Entrevista:

* * * * * * *

Conversa com Renata Felinto

A arte do Atlântico Negro I

A artista Renata Felinto fala sobre as produções de arte afro-brasileiras.

C&: Como você descreveria a paisagem artística no Brasil?

RF: Essa pergunta está formulada de maneira genérica e ampla, então vou tentar ser específica. Em termos de artes visuais, o que vejo é uma desesperada tentativa de continuidade do trabalho de Lygia Clark, Lygia Pape e Helio Oiticica. Ou seja, uma tentativa dos brasileiros de se inscreverem numa história da arte que seja universal, geral e oficial. Esses três artistas – todos brancos – deram início ao Movimento Neoconcreto, que defendia uma reconexão da arte com a vida em oposição à incorporação do conceito de “o Olho”, o que é preparado para fruir arte conforme as ideias de Clement Greenberg. Todavia, essa mesma arte que se deseja reconectada com a vida, não dá espaço para se discutir condições de vida e de existência a partir da perspectiva dos grupos considerados minorias, como os afro-brasileiros (somos minoria em termo de poder político, não populacional). Assim, respondendo à pergunta, a paisagem artística no Brasil é um tanto árida.

C&: Quais são os desafios para artistas afro-brasileiros no cenário da arte contemporânea? Até que ponto a falta de representação tem uma ligação com o próprio Brasil, especialmente com sua história de escravidão?

RF: Há muitos e diversos desafios. Os artistas têm que conseguir viver dignamente, por exemplo, ter casa, comida, roupa, educação, saúde. Isso não foi alcançado por todos nós. A partir dessa conquista, criaríamos com maior foco. Além disso, os acadêmicos e docentes no Brasil não parecem entender os motivos de nós [os artistas afro-brasileiros] tocarmos nesses problemas, nessas circunstâncias, nessa história via artes visuais. Seria um grande passo adiante conseguir, na universidade, trabalhar com temáticas que são relevantes para nós e contar com a aceitação da nossa produção por parte dos docentes. Os acontecimentos históricos têm todas as relações possíveis com essa realidade, ela não existe por nossa incompetência, mas por terem erigido uma estrutura racista tão competente que faz com os próprios negros acreditem na ideia de meritocracia e de que são, de certa forma, culpados por suas condições de vida de escassez, de opressão. A escravidão é muito presente em nossas relações sociais atuais.

C&: Você pode citar alguns artistas afro-brasileiros e projetos que você acha inspiradores? Onde eles estão localizados principalmente? Que meios alternativos e espaços são importantes para eles, e como eles adquirem força e alcançam sucesso?

* * * * * * *

Trecho da listagem:
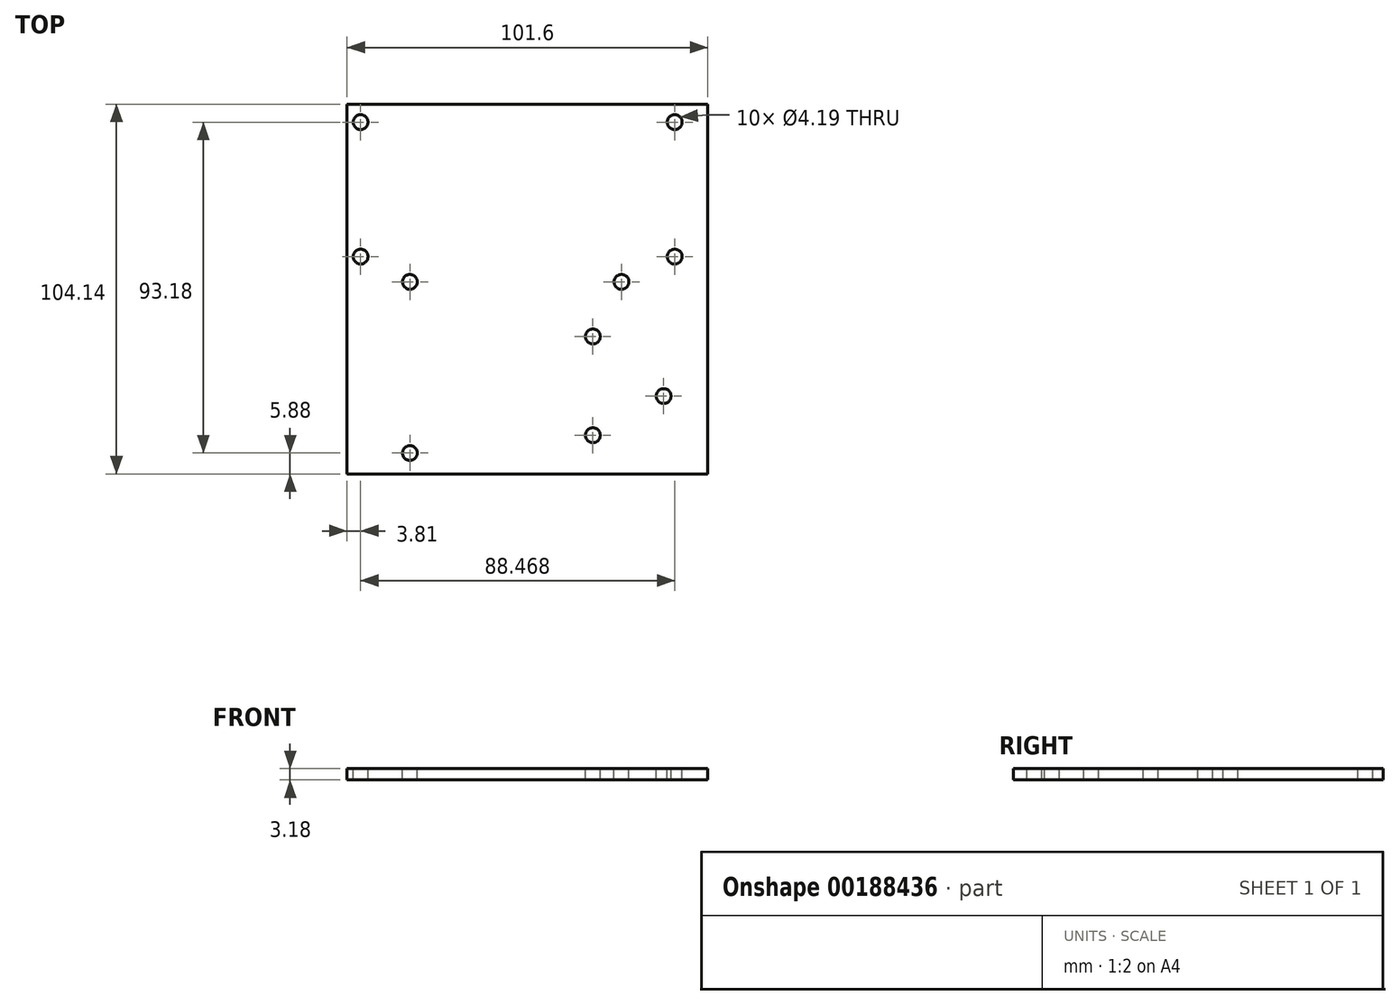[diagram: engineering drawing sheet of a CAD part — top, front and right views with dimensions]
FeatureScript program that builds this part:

* * * * * * *

O que fazer:
Segundo a entrevista com Renata Felinto, quais artistas deram início ao Movimento Neoconcreto?

Tarefa concluída:
Lygia Clark, Lygia Pape e Helio Oiticica.